[Records for the task start]

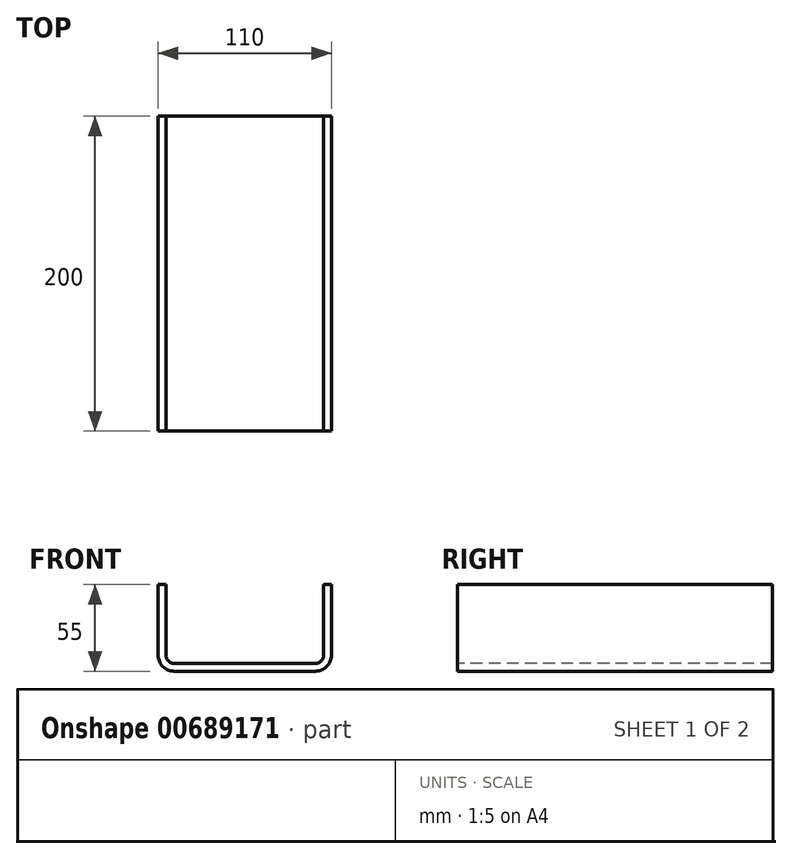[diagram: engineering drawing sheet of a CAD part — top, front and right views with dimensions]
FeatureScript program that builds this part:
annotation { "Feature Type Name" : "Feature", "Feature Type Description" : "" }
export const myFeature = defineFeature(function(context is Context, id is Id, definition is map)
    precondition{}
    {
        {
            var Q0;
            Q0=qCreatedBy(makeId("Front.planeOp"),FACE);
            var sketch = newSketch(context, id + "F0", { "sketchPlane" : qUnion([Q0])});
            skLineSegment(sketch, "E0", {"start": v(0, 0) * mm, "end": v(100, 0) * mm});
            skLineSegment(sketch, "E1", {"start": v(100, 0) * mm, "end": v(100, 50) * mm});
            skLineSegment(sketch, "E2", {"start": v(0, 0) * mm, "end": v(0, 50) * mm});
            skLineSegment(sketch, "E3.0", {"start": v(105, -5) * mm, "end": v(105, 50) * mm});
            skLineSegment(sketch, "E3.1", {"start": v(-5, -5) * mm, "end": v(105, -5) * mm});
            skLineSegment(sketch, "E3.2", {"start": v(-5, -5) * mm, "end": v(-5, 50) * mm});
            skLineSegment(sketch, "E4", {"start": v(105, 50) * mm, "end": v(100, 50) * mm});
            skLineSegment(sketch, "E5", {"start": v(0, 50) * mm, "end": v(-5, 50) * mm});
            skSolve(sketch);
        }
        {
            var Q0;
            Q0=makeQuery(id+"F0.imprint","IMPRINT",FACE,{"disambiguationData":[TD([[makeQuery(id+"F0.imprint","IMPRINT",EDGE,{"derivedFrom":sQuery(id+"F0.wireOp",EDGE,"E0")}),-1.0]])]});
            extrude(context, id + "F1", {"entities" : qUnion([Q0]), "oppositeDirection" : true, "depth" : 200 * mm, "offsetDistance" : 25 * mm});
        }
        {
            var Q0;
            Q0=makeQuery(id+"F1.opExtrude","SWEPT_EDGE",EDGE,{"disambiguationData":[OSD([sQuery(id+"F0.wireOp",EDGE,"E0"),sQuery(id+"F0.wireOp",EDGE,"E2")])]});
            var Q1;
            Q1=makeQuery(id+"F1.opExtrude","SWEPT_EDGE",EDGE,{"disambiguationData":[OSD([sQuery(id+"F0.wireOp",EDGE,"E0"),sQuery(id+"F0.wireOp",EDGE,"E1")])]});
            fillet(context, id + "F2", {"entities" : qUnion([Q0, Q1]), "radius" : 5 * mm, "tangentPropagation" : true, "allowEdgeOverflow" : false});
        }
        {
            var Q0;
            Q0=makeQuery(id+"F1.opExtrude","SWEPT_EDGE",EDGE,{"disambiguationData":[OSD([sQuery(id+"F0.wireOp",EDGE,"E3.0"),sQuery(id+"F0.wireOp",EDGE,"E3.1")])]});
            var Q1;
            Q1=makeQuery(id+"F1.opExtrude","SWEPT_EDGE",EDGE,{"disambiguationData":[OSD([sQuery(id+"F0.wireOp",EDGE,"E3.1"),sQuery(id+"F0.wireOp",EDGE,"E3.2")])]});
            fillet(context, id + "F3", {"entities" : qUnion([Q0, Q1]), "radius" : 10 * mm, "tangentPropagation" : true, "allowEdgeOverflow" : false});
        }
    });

[Records for the task end]
[Records for the task start]

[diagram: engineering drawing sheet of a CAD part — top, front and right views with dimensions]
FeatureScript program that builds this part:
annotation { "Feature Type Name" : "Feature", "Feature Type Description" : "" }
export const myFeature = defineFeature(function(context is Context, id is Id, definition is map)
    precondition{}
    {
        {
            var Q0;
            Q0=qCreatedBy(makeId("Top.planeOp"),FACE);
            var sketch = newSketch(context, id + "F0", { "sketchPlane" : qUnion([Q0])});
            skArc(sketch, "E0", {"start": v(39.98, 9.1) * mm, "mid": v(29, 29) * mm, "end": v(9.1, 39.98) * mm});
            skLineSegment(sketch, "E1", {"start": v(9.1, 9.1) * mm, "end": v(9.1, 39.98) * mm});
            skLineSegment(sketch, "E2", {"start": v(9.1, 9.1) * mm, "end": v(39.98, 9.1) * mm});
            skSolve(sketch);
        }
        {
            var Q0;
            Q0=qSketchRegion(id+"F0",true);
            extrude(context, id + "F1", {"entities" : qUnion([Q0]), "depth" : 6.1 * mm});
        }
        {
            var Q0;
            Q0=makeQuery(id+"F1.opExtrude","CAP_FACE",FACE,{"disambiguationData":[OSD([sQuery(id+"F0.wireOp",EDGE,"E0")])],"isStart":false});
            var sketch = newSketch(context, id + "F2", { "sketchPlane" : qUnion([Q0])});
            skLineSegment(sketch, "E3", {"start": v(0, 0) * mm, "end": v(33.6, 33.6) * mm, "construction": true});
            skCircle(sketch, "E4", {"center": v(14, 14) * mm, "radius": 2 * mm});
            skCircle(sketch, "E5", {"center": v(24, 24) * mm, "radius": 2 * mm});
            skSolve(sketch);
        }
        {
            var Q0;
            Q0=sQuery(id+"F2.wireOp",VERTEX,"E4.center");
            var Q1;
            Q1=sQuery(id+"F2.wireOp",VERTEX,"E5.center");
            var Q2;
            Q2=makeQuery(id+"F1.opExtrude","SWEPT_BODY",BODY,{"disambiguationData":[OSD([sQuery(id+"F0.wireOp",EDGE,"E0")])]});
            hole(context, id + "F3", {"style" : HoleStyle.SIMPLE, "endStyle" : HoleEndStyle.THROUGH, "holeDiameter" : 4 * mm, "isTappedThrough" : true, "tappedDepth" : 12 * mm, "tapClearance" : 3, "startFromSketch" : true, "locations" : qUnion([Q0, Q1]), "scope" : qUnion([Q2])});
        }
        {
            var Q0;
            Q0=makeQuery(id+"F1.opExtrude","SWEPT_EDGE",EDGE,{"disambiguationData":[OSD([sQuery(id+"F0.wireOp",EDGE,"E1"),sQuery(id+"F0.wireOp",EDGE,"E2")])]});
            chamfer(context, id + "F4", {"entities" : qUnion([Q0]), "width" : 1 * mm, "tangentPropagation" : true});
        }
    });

[Records for the task end]

→ **What the task requires**
Return every line of the items that contains the string "qCreatedBy".

→ **Output for this task**
            Q0=qCreatedBy(makeId("Front.planeOp"),FACE);
            Q0=qCreatedBy(makeId("Top.planeOp"),FACE);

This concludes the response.